If you’ve ever been to a conference, you know the problem: A brilliant and engaging talk is coming to a close, and already a line of fanatic wild-eyed people (okay, mostly men) is forming at the audience microphone. Just by looking at them you know they will inevitably start their questions with, “This is more of a comment than a question, but…” Actually, you are grateful for the ones who are that self-aware, because most of them seem to genuinely believe that their barely disguised dominance play or naked self-promotion is an actual question that the rest of the audience would like to hear the answer to. So you scooch down lower in your seat and open your Twitter client so you can complain about how awful Q&A sessions inevitably are.
Fortunately, there is a way to prevent this situation entirely! Here is the formula:
- Throw away the audience microphones.
- Buy a pack of index cards.
- Hand out the cards to the audience before or during your talk.
- Ask people to write their questions on the cards and pass them to the end of the row.
- Collect the cards at the end of the talk.
- Flip through the cards and answer only good (or funny) questions.
- Optional: have an accomplice collect and screen the questions for you during the talk.
- Better yet, if you are a conference organizer, buy enough index cards for every one of your talks and tell your speakers and volunteers to use them.
Why is the typical line-at-the-mike style of audience question so productive of bad questions? To start with, it gives the advantage to people who aren’t afraid to put themselves forward first and rush to the mike first. This means most or all of the questions are from people with relatively little self-doubt and a high opinion of themselves. Another draw for the self-centered overconfident type is the chance to be the center of attention while asking the question using the audience microphone. Then there is the lack of built-in limit on the time the purported question-asker is speaking. Finally, there is no way to screen the question for quality until the question has been fully asked (sometimes taking minutes). The end result is a system that practically invites self-centered, overconfident, boring, long-winded people to dominate it. (And you wonder why women almost never ask questions at your conference?)
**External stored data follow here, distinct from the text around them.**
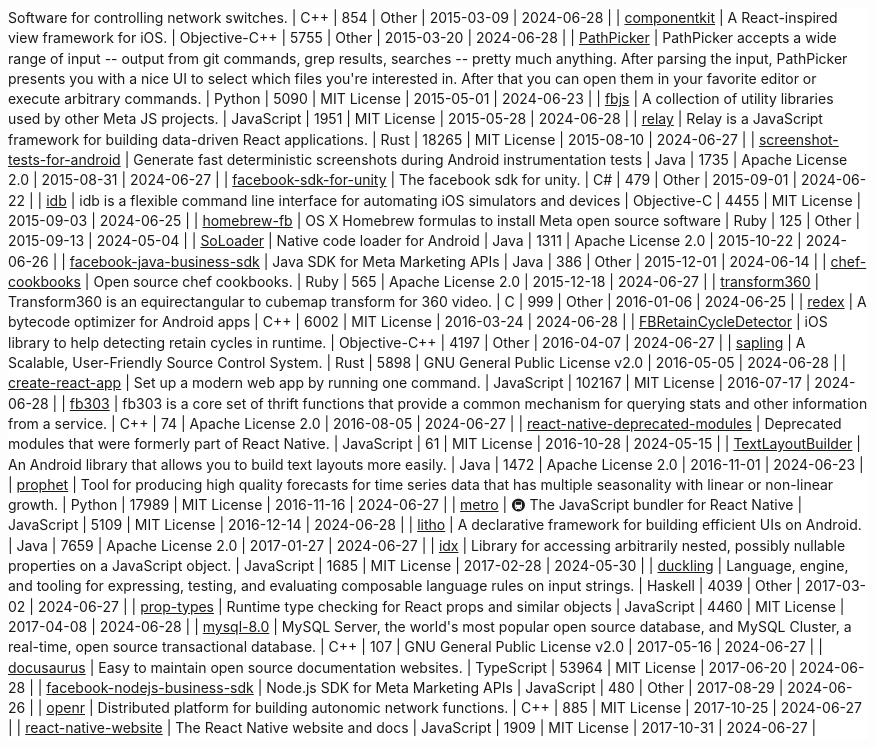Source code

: Software for controlling network switches. | C++ | 854 | Other | 2015-03-09 | 2024-06-28 |
| [componentkit](https://github.com/facebook/componentkit) | A React-inspired view framework for iOS. | Objective-C++ | 5755 | Other | 2015-03-20 | 2024-06-28 |
| [PathPicker](https://github.com/facebook/PathPicker) | PathPicker accepts a wide range of input -- output from git commands, grep results, searches -- pretty much anything. After parsing the input, PathPicker presents you with a nice UI to select which files you're interested in. After that you can open them in your favorite editor or execute arbitrary commands. | Python | 5090 | MIT License | 2015-05-01 | 2024-06-23 |
| [fbjs](https://github.com/facebook/fbjs) | A collection of utility libraries used by other Meta JS projects. | JavaScript | 1951 | MIT License | 2015-05-28 | 2024-06-28 |
| [relay](https://github.com/facebook/relay) | Relay is a JavaScript framework for building data-driven React applications. | Rust | 18265 | MIT License | 2015-08-10 | 2024-06-27 |
| [screenshot-tests-for-android](https://github.com/facebook/screenshot-tests-for-android) | Generate fast deterministic screenshots during Android instrumentation tests | Java | 1735 | Apache License 2.0 | 2015-08-31 | 2024-06-27 |
| [facebook-sdk-for-unity](https://github.com/facebook/facebook-sdk-for-unity) | The facebook sdk for unity. | C# | 479 | Other | 2015-09-01 | 2024-06-22 |
| [idb](https://github.com/facebook/idb) | idb is a flexible command line interface for automating iOS simulators and devices | Objective-C | 4455 | MIT License | 2015-09-03 | 2024-06-25 |
| [homebrew-fb](https://github.com/facebook/homebrew-fb) | OS X Homebrew formulas to install Meta open source software | Ruby | 125 | Other | 2015-09-13 | 2024-05-04 |
| [SoLoader](https://github.com/facebook/SoLoader) | Native code loader for Android | Java | 1311 | Apache License 2.0 | 2015-10-22 | 2024-06-26 |
| [facebook-java-business-sdk](https://github.com/facebook/facebook-java-business-sdk) | Java SDK for Meta Marketing APIs | Java | 386 | Other | 2015-12-01 | 2024-06-14 |
| [chef-cookbooks](https://github.com/facebook/chef-cookbooks) | Open source chef cookbooks. | Ruby | 565 | Apache License 2.0 | 2015-12-18 | 2024-06-27 |
| [transform360](https://github.com/facebook/transform360) | Transform360 is an equirectangular to cubemap transform for 360 video. | C | 999 | Other | 2016-01-06 | 2024-06-25 |
| [redex](https://github.com/facebook/redex) | A bytecode optimizer for Android apps | C++ | 6002 | MIT License | 2016-03-24 | 2024-06-28 |
| [FBRetainCycleDetector](https://github.com/facebook/FBRetainCycleDetector) | iOS library to help detecting retain cycles in runtime. | Objective-C++ | 4197 | Other | 2016-04-07 | 2024-06-27 |
| [sapling](https://github.com/facebook/sapling) | A Scalable, User-Friendly Source Control System. | Rust | 5898 | GNU General Public License v2.0 | 2016-05-05 | 2024-06-28 |
| [create-react-app](https://github.com/facebook/create-react-app) | Set up a modern web app by running one command. | JavaScript | 102167 | MIT License | 2016-07-17 | 2024-06-28 |
| [fb303](https://github.com/facebook/fb303) | fb303 is a core set of thrift functions that provide a common mechanism for querying stats and other information from a service. | C++ | 74 | Apache License 2.0 | 2016-08-05 | 2024-06-27 |
| [react-native-deprecated-modules](https://github.com/facebook/react-native-deprecated-modules) | Deprecated modules that were formerly part of React Native. | JavaScript | 61 | MIT License | 2016-10-28 | 2024-05-15 |
| [TextLayoutBuilder](https://github.com/facebook/TextLayoutBuilder) | An Android library that allows you to build text layouts more easily. | Java | 1472 | Apache License 2.0 | 2016-11-01 | 2024-06-23 |
| [prophet](https://github.com/facebook/prophet) | Tool for producing high quality forecasts for time series data that has multiple seasonality with linear or non-linear growth. | Python | 17989 | MIT License | 2016-11-16 | 2024-06-27 |
| [metro](https://github.com/facebook/metro) | 🚇 The JavaScript bundler for React Native | JavaScript | 5109 | MIT License | 2016-12-14 | 2024-06-28 |
| [litho](https://github.com/facebook/litho) | A declarative framework for building efficient UIs on Android. | Java | 7659 | Apache License 2.0 | 2017-01-27 | 2024-06-27 |
| [idx](https://github.com/facebook/idx) | Library for accessing arbitrarily nested, possibly nullable properties on a JavaScript object. | JavaScript | 1685 | MIT License | 2017-02-28 | 2024-05-30 |
| [duckling](https://github.com/facebook/duckling) | Language, engine, and tooling for expressing, testing, and evaluating composable language rules on input strings. | Haskell | 4039 | Other | 2017-03-02 | 2024-06-27 |
| [prop-types](https://github.com/facebook/prop-types) | Runtime type checking for React props and similar objects | JavaScript | 4460 | MIT License | 2017-04-08 | 2024-06-28 |
| [mysql-8.0](https://github.com/facebook/mysql-8.0) | MySQL Server, the world's most popular open source database, and MySQL Cluster, a real-time, open source transactional database. | C++ | 107 | GNU General Public License v2.0 | 2017-05-16 | 2024-06-27 |
| [docusaurus](https://github.com/facebook/docusaurus) | Easy to maintain open source documentation websites. | TypeScript | 53964 | MIT License | 2017-06-20 | 2024-06-28 |
| [facebook-nodejs-business-sdk](https://github.com/facebook/facebook-nodejs-business-sdk) | Node.js SDK for Meta Marketing APIs | JavaScript | 480 | Other | 2017-08-29 | 2024-06-26 |
| [openr](https://github.com/facebook/openr) | Distributed platform for building autonomic network functions. | C++ | 885 | MIT License | 2017-10-25 | 2024-06-27 |
| [react-native-website](https://github.com/facebook/react-native-website) | The React Native website and docs | JavaScript | 1909 | MIT License | 2017-10-31 | 2024-06-27 |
By contrast, writing questions on index cards appeals more to quiet, thoughtful, self-effacing folks who are considerate of those around them. It allows you to screen the questions for quality. It limits the length of the question. It encourages actual genuine requests for clarification on the subject of your talk.
Get rid of line-at-the-mike style Q&A sessions. Replace them with index cards. Your conference attendees will thank you.